*** Block opens ***
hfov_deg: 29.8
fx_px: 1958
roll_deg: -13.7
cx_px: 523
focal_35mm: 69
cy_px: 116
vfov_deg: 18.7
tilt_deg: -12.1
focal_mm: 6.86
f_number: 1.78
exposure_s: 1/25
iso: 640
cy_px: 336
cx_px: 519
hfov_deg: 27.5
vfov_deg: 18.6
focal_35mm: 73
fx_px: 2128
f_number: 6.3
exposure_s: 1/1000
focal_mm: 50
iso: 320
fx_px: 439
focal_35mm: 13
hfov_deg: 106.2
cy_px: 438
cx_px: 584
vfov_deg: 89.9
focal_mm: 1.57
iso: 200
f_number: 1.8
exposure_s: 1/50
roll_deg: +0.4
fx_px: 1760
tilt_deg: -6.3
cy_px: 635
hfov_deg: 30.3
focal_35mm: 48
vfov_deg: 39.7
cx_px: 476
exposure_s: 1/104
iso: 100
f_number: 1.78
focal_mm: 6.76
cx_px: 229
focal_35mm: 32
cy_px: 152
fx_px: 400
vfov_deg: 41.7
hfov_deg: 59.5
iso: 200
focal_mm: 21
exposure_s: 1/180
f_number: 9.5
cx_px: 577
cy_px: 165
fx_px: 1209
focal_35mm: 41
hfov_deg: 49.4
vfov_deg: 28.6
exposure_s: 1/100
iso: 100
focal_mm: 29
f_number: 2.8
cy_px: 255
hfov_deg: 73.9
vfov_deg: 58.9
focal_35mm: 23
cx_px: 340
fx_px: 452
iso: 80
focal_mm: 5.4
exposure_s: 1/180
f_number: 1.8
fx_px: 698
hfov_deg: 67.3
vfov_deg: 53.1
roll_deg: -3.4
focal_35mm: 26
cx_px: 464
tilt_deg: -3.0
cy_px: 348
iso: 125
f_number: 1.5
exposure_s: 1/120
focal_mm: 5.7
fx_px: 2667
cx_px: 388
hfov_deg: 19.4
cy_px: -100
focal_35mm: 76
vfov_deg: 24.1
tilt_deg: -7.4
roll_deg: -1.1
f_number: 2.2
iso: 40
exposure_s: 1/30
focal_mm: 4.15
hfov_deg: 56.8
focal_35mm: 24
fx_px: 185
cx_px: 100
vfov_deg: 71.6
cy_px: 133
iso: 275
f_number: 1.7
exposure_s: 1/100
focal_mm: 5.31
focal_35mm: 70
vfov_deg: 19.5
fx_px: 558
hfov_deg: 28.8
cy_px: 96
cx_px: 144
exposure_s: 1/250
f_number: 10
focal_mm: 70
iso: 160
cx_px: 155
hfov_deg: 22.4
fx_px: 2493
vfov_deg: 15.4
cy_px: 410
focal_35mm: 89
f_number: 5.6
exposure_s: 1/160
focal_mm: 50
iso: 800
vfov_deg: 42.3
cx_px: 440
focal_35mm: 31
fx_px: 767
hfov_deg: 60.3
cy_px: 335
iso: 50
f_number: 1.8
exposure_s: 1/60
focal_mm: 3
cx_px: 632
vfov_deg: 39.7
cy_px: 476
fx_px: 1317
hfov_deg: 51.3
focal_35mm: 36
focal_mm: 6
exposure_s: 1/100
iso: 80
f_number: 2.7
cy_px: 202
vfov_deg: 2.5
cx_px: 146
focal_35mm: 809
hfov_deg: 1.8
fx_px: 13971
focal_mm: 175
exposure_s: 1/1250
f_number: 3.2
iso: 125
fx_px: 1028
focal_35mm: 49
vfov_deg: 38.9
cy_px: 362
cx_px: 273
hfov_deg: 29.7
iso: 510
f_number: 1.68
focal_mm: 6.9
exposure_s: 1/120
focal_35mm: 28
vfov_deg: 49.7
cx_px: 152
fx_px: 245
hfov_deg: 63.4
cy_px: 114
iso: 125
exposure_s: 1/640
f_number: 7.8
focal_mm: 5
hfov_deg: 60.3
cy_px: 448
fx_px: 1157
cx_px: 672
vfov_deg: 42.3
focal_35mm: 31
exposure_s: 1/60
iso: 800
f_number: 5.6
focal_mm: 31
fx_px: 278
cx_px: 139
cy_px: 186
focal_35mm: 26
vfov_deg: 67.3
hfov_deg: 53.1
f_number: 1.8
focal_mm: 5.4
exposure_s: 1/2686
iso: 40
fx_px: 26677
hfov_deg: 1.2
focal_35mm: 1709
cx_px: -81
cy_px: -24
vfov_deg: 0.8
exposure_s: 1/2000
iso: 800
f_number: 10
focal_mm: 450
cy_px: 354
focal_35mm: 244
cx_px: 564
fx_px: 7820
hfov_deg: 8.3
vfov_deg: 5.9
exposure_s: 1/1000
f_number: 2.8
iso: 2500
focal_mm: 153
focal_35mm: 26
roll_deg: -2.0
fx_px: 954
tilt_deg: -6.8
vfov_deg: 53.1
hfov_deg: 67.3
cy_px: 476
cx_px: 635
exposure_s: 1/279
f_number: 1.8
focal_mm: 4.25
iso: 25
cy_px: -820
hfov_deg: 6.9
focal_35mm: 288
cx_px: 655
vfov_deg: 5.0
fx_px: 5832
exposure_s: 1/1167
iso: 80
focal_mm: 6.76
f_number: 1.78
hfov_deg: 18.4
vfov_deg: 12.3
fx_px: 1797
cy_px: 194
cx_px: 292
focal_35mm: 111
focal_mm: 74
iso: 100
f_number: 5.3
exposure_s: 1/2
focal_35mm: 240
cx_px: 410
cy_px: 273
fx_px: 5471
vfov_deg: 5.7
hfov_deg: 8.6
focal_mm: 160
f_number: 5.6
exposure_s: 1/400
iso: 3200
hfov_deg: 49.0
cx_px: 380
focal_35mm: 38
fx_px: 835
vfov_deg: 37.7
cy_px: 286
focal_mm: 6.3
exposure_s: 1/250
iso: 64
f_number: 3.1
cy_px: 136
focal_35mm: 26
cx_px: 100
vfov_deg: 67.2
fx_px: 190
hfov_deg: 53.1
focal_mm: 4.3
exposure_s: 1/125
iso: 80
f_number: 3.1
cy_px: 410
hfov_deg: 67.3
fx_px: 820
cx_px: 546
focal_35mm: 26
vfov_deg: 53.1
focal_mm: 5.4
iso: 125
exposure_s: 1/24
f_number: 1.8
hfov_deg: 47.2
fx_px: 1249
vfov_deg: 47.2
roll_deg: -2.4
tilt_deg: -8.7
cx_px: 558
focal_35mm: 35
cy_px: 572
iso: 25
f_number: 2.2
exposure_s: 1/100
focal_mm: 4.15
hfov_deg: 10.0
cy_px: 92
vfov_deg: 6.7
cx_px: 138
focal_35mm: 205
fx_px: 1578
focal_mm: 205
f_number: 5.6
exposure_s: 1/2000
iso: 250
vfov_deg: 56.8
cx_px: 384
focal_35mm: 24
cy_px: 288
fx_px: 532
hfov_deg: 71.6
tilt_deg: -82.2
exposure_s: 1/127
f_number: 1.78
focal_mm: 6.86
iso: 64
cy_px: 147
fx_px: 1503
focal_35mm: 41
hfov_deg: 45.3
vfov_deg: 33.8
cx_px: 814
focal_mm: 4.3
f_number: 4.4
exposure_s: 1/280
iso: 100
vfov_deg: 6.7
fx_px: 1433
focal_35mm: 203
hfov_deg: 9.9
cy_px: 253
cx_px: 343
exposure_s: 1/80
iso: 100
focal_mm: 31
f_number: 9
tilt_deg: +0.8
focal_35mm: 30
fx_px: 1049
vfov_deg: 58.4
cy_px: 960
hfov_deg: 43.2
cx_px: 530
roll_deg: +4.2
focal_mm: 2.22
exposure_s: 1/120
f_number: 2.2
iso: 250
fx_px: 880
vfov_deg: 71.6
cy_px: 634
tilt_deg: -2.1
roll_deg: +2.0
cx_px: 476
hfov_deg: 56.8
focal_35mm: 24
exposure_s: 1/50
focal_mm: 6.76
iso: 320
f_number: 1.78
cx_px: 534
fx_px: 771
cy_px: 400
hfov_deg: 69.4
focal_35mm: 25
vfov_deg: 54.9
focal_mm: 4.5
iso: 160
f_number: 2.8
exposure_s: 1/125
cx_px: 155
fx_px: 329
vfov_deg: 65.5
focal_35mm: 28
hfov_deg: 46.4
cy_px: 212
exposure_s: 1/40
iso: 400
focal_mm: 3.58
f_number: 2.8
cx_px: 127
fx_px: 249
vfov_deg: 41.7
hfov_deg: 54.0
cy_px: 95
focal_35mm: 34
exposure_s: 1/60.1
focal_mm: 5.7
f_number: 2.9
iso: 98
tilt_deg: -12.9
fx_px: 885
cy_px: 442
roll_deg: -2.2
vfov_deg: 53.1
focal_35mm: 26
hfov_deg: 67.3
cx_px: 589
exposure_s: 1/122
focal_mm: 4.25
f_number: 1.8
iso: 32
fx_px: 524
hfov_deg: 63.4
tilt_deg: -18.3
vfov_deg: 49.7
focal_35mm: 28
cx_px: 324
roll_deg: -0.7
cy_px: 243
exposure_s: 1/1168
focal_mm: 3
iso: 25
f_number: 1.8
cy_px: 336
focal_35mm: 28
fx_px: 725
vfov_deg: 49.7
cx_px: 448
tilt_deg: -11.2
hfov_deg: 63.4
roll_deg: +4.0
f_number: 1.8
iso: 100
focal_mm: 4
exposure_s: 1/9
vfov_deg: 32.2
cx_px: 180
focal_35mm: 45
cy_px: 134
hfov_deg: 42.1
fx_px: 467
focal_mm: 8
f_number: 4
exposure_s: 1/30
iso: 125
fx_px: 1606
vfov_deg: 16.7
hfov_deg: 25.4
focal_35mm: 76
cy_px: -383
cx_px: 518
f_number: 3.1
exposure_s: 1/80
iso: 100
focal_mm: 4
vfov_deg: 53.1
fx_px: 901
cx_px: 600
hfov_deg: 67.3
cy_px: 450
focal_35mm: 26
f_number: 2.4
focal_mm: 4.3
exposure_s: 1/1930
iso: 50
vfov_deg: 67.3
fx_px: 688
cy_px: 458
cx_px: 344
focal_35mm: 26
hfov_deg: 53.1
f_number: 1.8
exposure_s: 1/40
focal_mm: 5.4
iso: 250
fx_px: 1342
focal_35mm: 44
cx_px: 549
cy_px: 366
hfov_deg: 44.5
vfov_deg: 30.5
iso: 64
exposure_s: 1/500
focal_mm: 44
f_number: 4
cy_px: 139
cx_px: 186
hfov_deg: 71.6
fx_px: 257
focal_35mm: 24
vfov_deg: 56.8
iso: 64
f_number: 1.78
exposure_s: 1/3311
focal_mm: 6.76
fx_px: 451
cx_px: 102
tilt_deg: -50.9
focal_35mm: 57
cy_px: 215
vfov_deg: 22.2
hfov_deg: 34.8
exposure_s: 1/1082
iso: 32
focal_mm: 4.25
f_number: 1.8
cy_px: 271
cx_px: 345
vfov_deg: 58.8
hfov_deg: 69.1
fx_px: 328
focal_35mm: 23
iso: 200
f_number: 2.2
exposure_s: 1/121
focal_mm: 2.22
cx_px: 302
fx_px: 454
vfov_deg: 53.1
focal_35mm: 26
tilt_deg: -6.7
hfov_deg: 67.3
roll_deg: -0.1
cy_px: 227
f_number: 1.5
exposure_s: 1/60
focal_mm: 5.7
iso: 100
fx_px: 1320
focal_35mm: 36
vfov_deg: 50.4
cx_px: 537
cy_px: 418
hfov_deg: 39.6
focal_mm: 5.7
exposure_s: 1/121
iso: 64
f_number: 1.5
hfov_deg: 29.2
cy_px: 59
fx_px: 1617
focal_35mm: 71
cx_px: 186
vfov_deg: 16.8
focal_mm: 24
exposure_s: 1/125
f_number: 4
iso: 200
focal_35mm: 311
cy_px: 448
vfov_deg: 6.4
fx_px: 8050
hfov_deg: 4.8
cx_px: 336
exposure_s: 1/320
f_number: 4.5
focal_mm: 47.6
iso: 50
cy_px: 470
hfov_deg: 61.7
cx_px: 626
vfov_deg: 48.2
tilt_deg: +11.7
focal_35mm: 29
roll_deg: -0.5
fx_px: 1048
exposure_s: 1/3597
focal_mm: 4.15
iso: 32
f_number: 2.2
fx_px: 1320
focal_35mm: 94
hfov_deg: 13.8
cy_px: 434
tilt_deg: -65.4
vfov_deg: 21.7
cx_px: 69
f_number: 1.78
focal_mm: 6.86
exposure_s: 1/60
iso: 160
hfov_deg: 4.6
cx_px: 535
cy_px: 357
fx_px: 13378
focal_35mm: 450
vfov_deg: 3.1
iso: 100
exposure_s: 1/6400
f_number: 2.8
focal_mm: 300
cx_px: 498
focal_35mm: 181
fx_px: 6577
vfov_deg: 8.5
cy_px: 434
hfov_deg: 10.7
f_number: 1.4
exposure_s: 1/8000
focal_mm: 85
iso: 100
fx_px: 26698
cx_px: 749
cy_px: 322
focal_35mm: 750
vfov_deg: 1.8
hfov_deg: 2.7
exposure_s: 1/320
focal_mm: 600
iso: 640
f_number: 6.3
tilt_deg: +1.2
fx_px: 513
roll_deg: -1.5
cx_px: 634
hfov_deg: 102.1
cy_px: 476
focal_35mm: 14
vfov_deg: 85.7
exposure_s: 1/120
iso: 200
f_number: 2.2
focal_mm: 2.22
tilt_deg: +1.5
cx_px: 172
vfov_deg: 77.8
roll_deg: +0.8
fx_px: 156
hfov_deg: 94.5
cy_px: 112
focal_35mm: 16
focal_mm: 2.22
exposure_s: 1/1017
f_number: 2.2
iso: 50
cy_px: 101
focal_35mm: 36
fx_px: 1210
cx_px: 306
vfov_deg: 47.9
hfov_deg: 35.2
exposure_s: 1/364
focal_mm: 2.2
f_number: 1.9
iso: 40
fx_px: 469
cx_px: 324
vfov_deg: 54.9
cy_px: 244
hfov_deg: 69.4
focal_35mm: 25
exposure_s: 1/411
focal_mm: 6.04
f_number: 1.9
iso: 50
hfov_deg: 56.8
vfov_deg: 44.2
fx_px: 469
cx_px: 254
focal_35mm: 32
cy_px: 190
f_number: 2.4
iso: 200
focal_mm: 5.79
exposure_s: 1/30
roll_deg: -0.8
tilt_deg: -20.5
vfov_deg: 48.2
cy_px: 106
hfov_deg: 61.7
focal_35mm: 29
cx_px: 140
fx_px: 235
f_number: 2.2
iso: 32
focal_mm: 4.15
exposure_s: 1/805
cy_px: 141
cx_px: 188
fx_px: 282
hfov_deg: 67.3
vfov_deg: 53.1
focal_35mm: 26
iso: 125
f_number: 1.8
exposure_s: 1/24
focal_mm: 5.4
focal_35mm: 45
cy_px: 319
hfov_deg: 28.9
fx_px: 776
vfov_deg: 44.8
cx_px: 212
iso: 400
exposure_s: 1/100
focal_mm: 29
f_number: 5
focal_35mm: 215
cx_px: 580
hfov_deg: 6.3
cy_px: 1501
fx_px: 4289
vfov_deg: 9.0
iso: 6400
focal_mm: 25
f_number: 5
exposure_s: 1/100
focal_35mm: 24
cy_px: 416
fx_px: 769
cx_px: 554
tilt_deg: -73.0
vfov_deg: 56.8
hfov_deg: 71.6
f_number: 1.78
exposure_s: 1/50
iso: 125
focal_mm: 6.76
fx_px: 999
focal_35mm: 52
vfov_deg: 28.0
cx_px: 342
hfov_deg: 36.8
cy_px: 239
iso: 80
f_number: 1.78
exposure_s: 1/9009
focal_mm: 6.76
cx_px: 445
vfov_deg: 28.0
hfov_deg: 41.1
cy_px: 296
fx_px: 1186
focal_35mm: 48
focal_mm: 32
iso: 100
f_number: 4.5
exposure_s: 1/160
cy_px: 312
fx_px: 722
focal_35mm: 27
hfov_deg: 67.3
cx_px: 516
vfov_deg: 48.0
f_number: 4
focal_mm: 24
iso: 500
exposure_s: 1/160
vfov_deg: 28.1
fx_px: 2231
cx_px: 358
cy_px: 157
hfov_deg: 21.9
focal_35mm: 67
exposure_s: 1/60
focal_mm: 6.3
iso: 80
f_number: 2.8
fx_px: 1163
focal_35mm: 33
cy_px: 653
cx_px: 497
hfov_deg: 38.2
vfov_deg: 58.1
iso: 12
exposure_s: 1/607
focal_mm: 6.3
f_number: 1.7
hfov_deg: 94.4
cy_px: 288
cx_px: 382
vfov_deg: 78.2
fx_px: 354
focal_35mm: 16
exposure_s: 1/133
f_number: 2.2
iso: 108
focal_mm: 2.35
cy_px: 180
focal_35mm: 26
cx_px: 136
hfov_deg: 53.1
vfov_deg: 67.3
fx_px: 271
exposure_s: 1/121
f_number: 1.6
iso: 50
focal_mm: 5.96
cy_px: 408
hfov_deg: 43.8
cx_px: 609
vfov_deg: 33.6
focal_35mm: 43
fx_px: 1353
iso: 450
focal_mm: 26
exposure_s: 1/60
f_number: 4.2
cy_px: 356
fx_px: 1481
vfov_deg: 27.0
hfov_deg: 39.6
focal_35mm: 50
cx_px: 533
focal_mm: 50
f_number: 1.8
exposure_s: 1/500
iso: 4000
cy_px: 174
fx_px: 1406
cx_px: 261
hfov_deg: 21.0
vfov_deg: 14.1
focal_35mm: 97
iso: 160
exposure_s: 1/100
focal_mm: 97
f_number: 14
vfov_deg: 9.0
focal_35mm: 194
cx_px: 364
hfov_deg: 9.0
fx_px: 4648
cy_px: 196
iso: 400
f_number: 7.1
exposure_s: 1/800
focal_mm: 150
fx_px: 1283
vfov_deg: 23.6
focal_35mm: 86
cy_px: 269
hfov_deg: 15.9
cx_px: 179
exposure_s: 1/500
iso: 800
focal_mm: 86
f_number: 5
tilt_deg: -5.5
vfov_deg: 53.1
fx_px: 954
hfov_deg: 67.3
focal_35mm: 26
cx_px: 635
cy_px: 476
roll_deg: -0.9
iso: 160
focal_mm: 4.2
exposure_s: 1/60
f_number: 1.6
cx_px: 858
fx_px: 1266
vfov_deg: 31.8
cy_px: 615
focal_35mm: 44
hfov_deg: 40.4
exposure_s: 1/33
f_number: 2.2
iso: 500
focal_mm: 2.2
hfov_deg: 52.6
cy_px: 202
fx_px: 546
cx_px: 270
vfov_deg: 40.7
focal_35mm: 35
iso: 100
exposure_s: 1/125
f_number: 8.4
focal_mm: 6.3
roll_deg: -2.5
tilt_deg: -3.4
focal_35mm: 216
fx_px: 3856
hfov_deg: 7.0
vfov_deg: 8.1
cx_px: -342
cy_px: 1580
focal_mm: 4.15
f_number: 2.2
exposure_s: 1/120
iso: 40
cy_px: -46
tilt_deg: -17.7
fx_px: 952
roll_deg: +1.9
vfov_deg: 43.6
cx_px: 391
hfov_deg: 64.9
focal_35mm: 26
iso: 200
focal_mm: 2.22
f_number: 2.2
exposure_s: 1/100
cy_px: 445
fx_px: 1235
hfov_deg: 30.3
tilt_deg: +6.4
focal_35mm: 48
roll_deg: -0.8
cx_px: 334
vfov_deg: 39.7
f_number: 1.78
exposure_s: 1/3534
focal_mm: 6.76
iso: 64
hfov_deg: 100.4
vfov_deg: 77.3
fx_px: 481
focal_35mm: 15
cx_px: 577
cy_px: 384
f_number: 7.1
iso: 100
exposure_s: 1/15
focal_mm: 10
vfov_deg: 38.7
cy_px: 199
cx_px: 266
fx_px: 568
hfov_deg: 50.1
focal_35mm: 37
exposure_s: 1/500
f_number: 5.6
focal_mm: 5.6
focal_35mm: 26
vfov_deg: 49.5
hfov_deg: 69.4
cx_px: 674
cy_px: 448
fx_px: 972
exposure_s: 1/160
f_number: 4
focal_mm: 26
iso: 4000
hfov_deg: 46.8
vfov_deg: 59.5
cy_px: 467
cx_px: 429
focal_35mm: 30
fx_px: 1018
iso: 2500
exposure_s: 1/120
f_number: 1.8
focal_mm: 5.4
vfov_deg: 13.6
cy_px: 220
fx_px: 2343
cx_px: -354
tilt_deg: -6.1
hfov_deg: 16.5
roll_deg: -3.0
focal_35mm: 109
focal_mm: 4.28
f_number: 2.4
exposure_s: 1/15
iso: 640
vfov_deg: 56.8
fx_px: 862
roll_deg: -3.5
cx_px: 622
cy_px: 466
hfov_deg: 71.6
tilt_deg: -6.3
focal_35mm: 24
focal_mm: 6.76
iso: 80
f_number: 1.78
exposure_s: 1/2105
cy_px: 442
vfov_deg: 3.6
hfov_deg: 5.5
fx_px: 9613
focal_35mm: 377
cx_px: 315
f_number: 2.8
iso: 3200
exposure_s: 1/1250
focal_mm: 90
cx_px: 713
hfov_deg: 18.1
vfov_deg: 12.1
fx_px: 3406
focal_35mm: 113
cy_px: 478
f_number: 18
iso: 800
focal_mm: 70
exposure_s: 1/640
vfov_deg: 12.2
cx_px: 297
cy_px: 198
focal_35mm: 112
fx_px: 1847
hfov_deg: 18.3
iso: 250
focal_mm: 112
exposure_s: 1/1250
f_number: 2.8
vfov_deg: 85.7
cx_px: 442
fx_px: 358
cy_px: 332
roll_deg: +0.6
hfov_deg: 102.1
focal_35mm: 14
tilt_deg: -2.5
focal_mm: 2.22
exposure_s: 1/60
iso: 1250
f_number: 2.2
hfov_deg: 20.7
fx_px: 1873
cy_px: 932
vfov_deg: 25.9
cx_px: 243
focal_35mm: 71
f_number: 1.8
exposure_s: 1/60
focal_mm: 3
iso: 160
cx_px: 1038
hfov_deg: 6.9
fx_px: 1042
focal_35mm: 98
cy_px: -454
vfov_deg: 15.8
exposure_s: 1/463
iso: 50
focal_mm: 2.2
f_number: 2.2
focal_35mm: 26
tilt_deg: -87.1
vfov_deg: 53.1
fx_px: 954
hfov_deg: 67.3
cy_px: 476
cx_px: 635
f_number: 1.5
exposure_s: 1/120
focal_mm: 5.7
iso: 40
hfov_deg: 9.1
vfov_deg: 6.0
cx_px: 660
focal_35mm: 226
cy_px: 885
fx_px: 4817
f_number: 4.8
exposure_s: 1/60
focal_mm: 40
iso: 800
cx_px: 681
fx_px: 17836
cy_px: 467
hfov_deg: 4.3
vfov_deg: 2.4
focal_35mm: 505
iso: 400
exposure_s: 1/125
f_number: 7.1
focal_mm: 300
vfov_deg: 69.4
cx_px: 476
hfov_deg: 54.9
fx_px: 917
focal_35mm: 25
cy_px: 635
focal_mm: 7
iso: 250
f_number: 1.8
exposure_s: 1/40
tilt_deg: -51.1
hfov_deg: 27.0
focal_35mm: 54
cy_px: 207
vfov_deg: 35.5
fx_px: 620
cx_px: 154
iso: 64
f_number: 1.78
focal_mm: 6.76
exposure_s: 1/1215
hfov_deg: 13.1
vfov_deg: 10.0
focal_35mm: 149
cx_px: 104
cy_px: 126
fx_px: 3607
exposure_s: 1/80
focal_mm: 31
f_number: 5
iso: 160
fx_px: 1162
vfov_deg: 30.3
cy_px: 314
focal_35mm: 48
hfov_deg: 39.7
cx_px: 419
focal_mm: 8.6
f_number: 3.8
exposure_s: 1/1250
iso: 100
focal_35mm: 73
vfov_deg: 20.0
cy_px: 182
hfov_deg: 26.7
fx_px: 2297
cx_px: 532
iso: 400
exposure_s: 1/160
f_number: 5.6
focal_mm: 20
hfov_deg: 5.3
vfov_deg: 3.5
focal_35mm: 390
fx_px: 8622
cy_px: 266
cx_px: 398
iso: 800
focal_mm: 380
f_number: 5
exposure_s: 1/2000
*** Block closes ***
Goal of the exercise:
Taking the entries above, write out exactly each line from the one holding "hfov_deg: 5.5" to the one holding "focal_mm: 112", both included, and stop there.

Answer for this exercise:
hfov_deg: 5.5
fx_px: 9613
focal_35mm: 377
cx_px: 315
f_number: 2.8
iso: 3200
exposure_s: 1/1250
focal_mm: 90
cx_px: 713
hfov_deg: 18.1
vfov_deg: 12.1
fx_px: 3406
focal_35mm: 113
cy_px: 478
f_number: 18
iso: 800
focal_mm: 70
exposure_s: 1/640
vfov_deg: 12.2
cx_px: 297
cy_px: 198
focal_35mm: 112
fx_px: 1847
hfov_deg: 18.3
iso: 250
focal_mm: 112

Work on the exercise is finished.